There aren’t a lot of things I can play with to get the CTR higher. I can try to improve that ad (any ideas?). I can try putting “SALE” on there, but that’s prone to drive up CTR at the expense of conversion, since $2.99 isn’t a compelling sale price.

I can try targeting just the UK, since I’ve typically gotten better numbers there than in the US. I think maybe they like the flowers on the cover.

I can try targeting iBook users instead of Amazon. However, I just got on iBooks and I have no reviews there, so I suspect my conversion rate would suck there. It’s still worth a $10 experiment, of course.

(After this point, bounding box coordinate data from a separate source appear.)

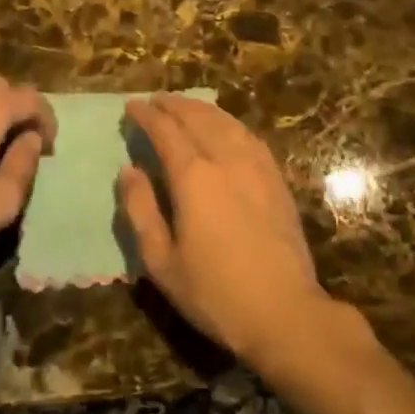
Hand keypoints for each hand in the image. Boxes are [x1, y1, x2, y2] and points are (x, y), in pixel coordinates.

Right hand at [120, 95, 329, 367]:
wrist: (285, 313)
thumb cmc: (215, 293)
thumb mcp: (162, 262)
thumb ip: (141, 210)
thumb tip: (128, 170)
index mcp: (193, 177)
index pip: (165, 131)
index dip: (146, 115)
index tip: (131, 106)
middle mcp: (225, 160)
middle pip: (196, 118)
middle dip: (172, 105)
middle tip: (154, 100)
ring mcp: (256, 167)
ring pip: (225, 122)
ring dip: (201, 108)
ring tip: (184, 105)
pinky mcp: (276, 179)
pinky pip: (249, 136)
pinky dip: (229, 123)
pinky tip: (225, 127)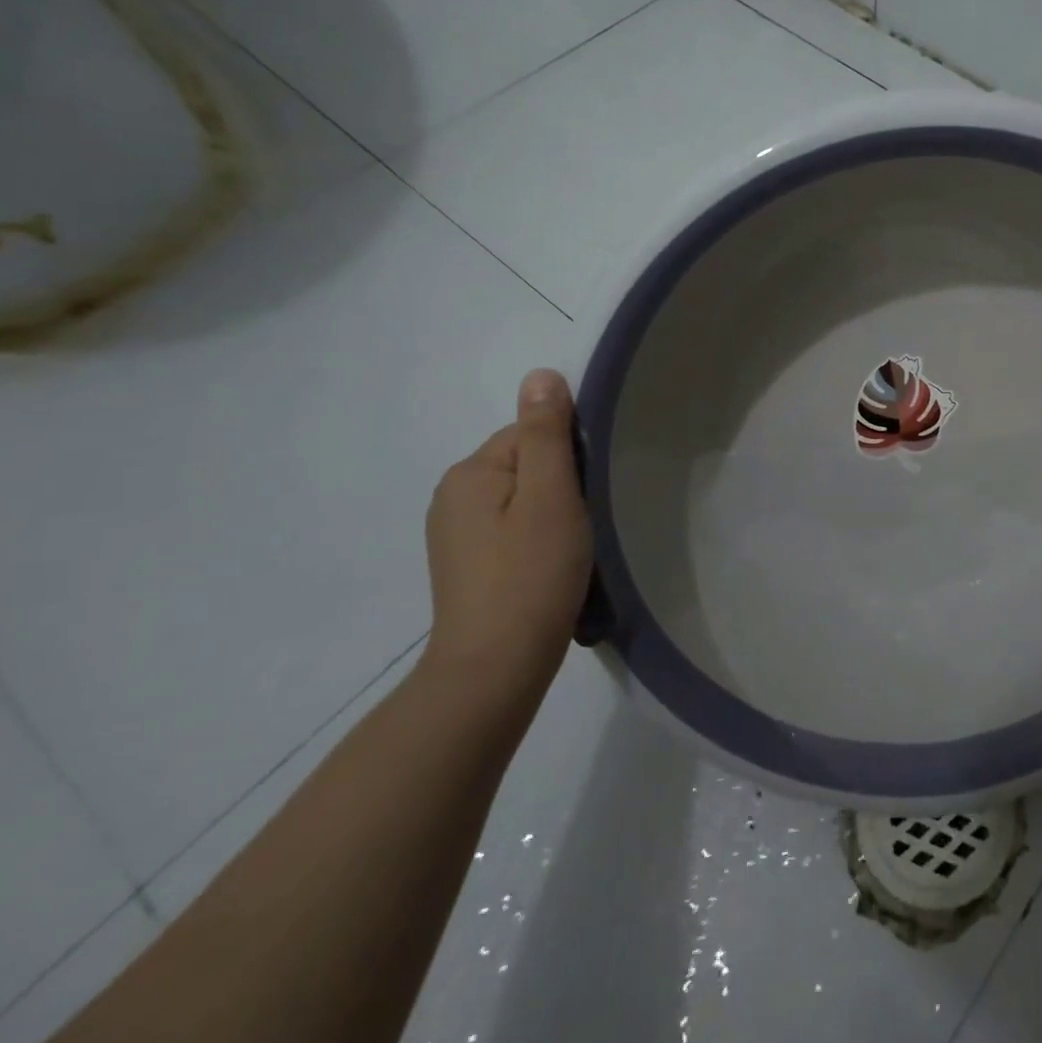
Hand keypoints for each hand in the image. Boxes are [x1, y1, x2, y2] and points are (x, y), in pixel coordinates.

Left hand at [422, 368, 593, 696]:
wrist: (494, 668)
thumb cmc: (531, 575)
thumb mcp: (549, 496)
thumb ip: (546, 434)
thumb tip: (540, 374)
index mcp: (470, 472)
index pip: (531, 433)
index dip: (569, 457)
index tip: (589, 493)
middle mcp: (453, 494)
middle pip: (525, 463)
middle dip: (561, 484)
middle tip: (584, 523)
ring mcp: (454, 532)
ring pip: (521, 497)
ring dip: (551, 511)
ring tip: (570, 547)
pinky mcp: (465, 562)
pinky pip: (510, 526)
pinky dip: (535, 536)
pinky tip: (548, 565)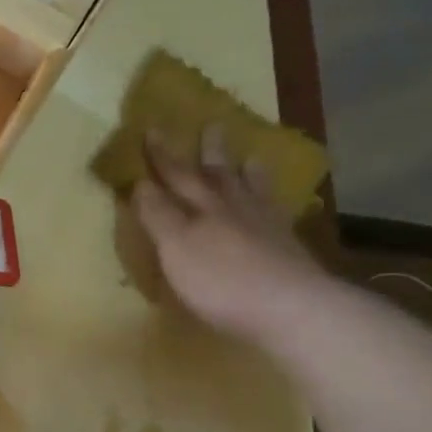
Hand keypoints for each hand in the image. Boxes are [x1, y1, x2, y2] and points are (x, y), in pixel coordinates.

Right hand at [130, 124, 329, 347]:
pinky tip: (275, 207)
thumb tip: (141, 182)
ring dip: (247, 174)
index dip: (162, 156)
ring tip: (251, 159)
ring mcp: (265, 227)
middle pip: (218, 175)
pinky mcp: (288, 249)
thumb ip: (158, 215)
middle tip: (213, 124)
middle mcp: (233, 209)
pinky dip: (272, 204)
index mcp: (201, 209)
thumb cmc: (221, 281)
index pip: (176, 176)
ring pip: (252, 191)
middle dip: (209, 153)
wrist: (291, 307)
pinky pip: (277, 215)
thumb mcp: (175, 248)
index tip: (152, 129)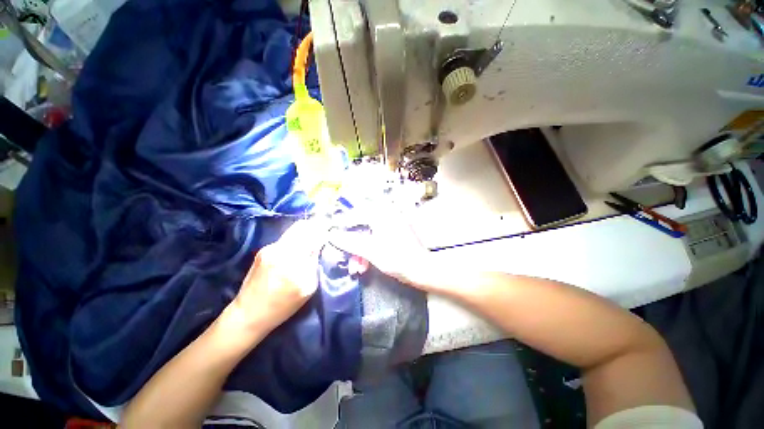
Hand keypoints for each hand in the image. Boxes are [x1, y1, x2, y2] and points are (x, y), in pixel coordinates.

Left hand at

My mission now is to improve my CTR. I’m going to try a bunch of different things and then I’ll report back. Stay tuned!!!

5 thoughts on “BookBub Ads Experiments Continue

    • It’s not looking promising. I can’t get a low enough CPM or a high enough CTR to make these BookBub ads work for selling books. I’m doing a Twitter campaign right now to get some comparison data for the current ad market. Then I’ll write another update post, comparing BookBub to Twitter. Spoiler alert: BookBub is getting its ass kicked.

  1. “…smote his ruin upon the mountain side.” From Lord of the Rings, probably the only other place I’ve seen “smote.”
    Great info here, especially for a guy whose brain freezes over whenever more than two numbers appear in a paragraph.

  2. Ah, the games Book Bub plays. I think Book Bub is a bit of a scam. I think they make it convoluted on purpose. I find playing Book Bub contortionist games on my ad exhausting such as what you describe. I now use something far more straight forward called just buy a danm ad on a popular alternative which for me right now is Book Gorilla. My ad did well there. I am researching others. Buh bye Book Bub. (My results were nearly the same as yours. $25 campaign. Sold four books. Nevermind. Moving on).